# Activity list
**A.** Retype the part of the Kong DNS thread that runs from "The DNS call" down to "meant to work.".
**B.** In the Kong DNS thread, list every function call in the call stack where the extra latency was found.
**C.** In the Kong DNS thread, what TTL does Vermeille give for the DNS records?

# Excerpt to read
Performance degradation in 0.10.0 due to DNS #2303

Vermeille · 2017-03-30T16:03:25Z

Hello,

Here, you can see some perf tests done in 0.9.9. Our setup is quite simple: we have a client querying a backend either directly ("Without Kong") or through Kong ("With Kong"). With upstream keep-alive properly set, the latency induced by kong is approxymately 1ms (networking time being negligible in our setup).

We were really looking forward to deploying Kong 0.10 because of the dynamic upstream keep-alive configuration. That being said, we ran our very same performance tests and got those results:

As you can see, latency distribution has clearly shifted right, with the mode of the distribution now being 15ms. After investigating, it turns out this time is spent in Kong, and more exactly in this call stack:

kong.access()
-> kong.core.before()
--> kong.balancer.execute()
---> toip()
----> resolve()

toip() does a DNS call way too frequently, it seems. Is it a misconfiguration on my side? Is it expected? Is there any issue when caching IPs?

I'm still investigating and will let you know of my results, and I'll be more efficient with your insights :)

Tieske · 2017-03-30T18:48:21Z

@Vermeille what is the ttl of your dns records?

Vermeille · 2017-03-31T08:20:58Z

The TTL is 3600

Vermeille · 2017-03-31T13:06:27Z

The DNS call is always performed because somehow, singletons.dao.upstreams:find_all() returns an empty table. That makes upstream_id always nil here . So, get_balancer() returns false . balancer is false and falls down to toip.

Continuing my investigations. I'm trying to understand how upstreams_dict is meant to work.

Vermeille · 2017-03-31T14:32:24Z

Okaaaaaaaaaaaaay. singletons.dao.upstreams:find_all() checks a new /upstreams endpoint that was not mentioned in the UPGRADE.md document and that somehow require special attention. Migration did not apparently do The Expected Thing, which is, if my understanding is correct, migrate upstream_url for APIs to that table.

Should we write a migration procedure?
Is my understanding totally wrong?

# Study material

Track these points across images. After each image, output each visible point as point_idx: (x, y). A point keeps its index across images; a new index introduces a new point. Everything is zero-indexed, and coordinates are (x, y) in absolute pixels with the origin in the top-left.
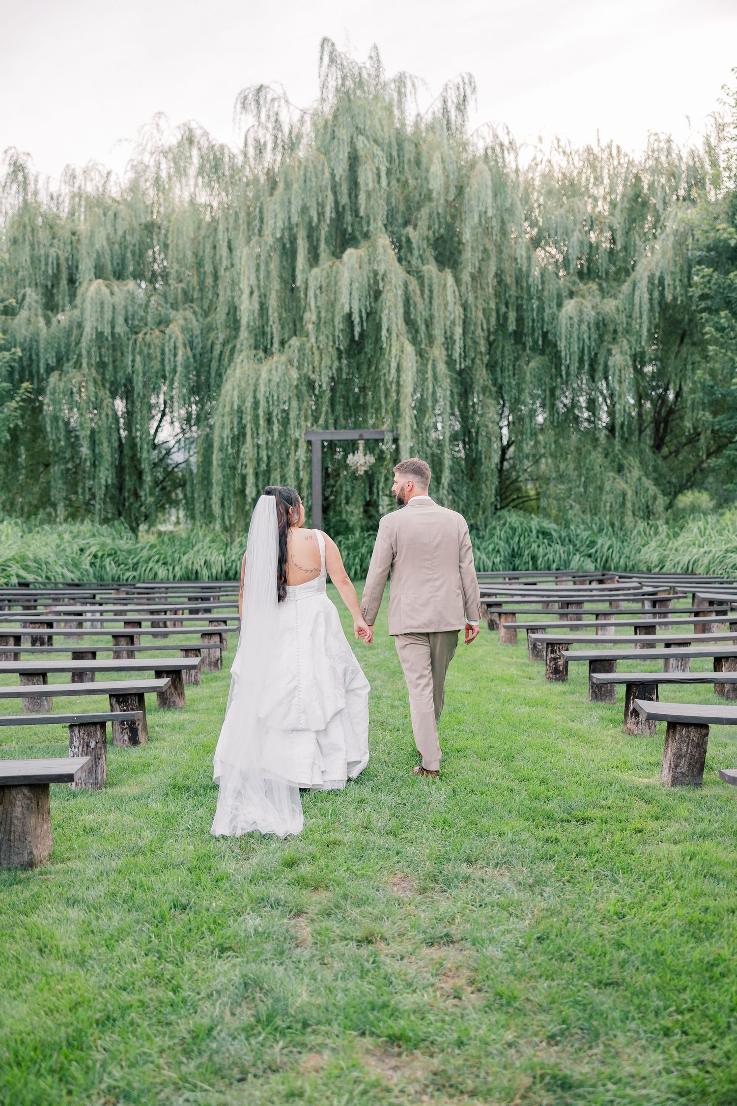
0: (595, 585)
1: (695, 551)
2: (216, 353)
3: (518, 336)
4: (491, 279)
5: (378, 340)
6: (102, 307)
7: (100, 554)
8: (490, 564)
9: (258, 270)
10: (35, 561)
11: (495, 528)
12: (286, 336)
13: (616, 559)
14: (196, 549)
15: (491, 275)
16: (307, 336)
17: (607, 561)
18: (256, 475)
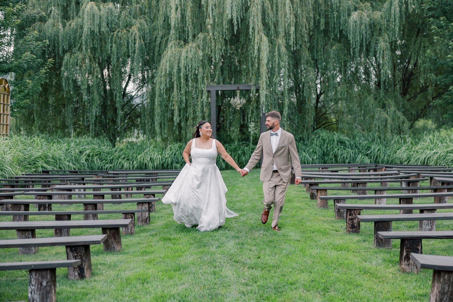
0: (372, 172)
1: (428, 152)
2: (158, 42)
3: (326, 32)
5: (247, 34)
6: (94, 17)
7: (91, 154)
8: (311, 160)
10: (53, 158)
11: (313, 139)
12: (196, 32)
13: (382, 157)
14: (145, 151)
16: (208, 32)
17: (377, 158)
18: (180, 110)
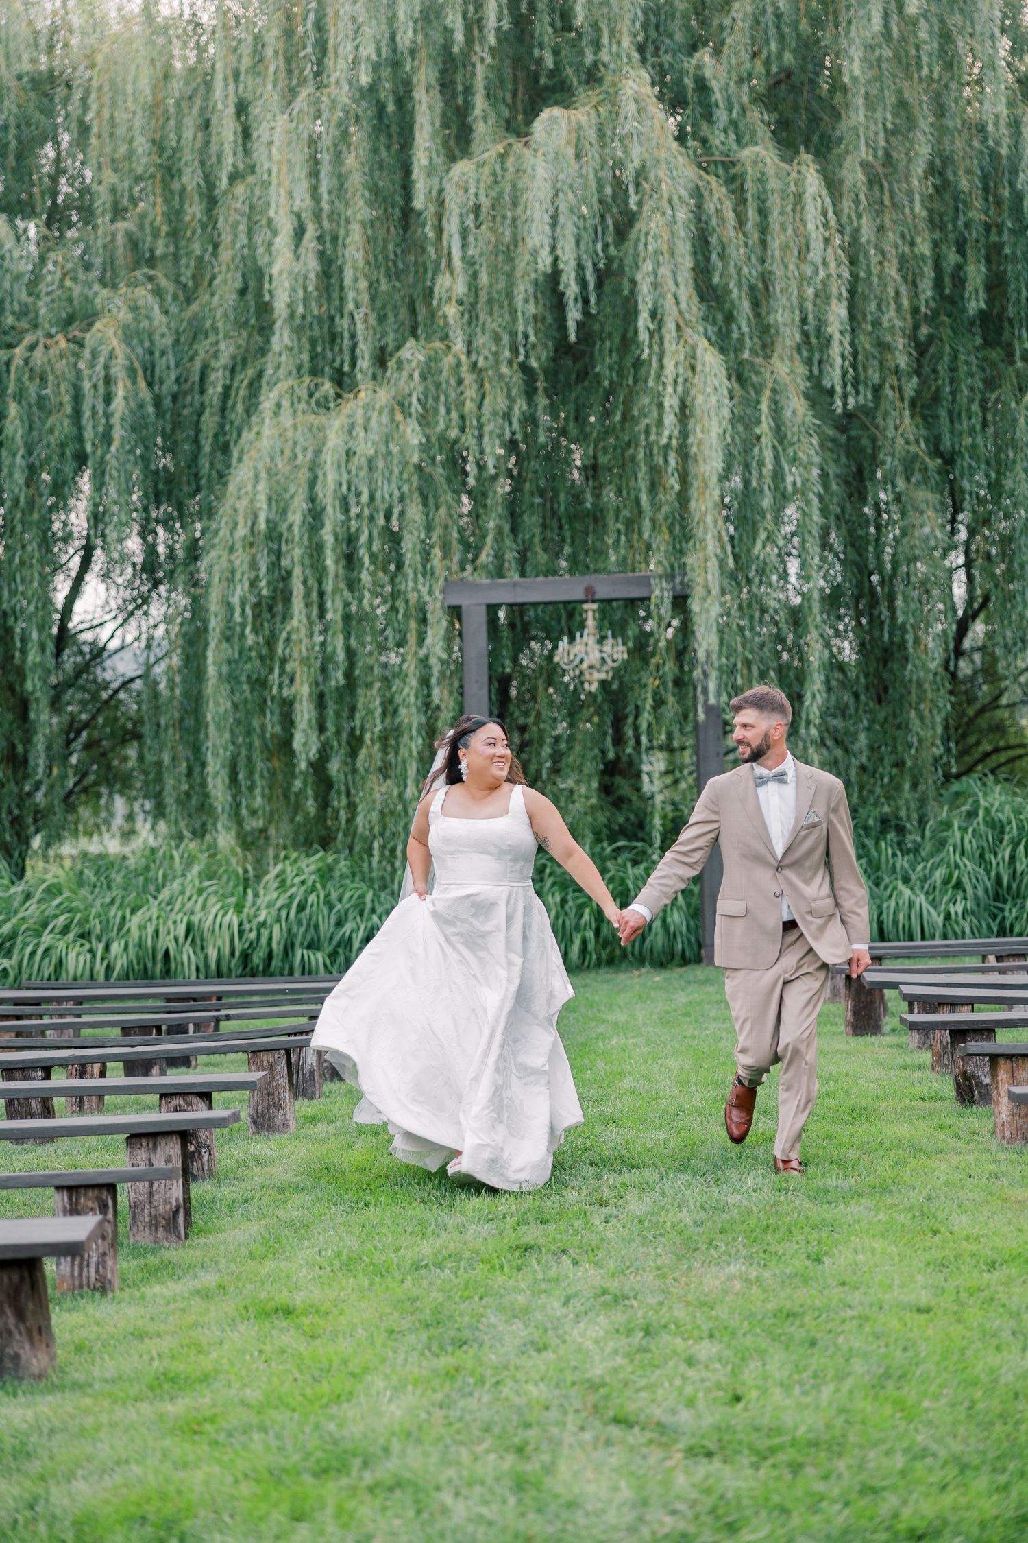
2: (214, 391)
3: (992, 326)
4: (917, 180)
5: (628, 341)
8: (940, 920)
9: (314, 173)
11: (947, 825)
12: (390, 339)
14: (165, 894)
15: (919, 168)
16: (445, 338)
18: (320, 701)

# Answers to the exercises
**A.**
The DNS call is always performed because somehow, singletons.dao.upstreams:find_all() returns an empty table. That makes upstream_id always nil here . So, get_balancer() returns false . balancer is false and falls down to toip.

Continuing my investigations. I'm trying to understand how upstreams_dict is meant to work.

**B.**
kong.access()
kong.core.before()
kong.balancer.execute()
toip()
resolve()

**C.** 3600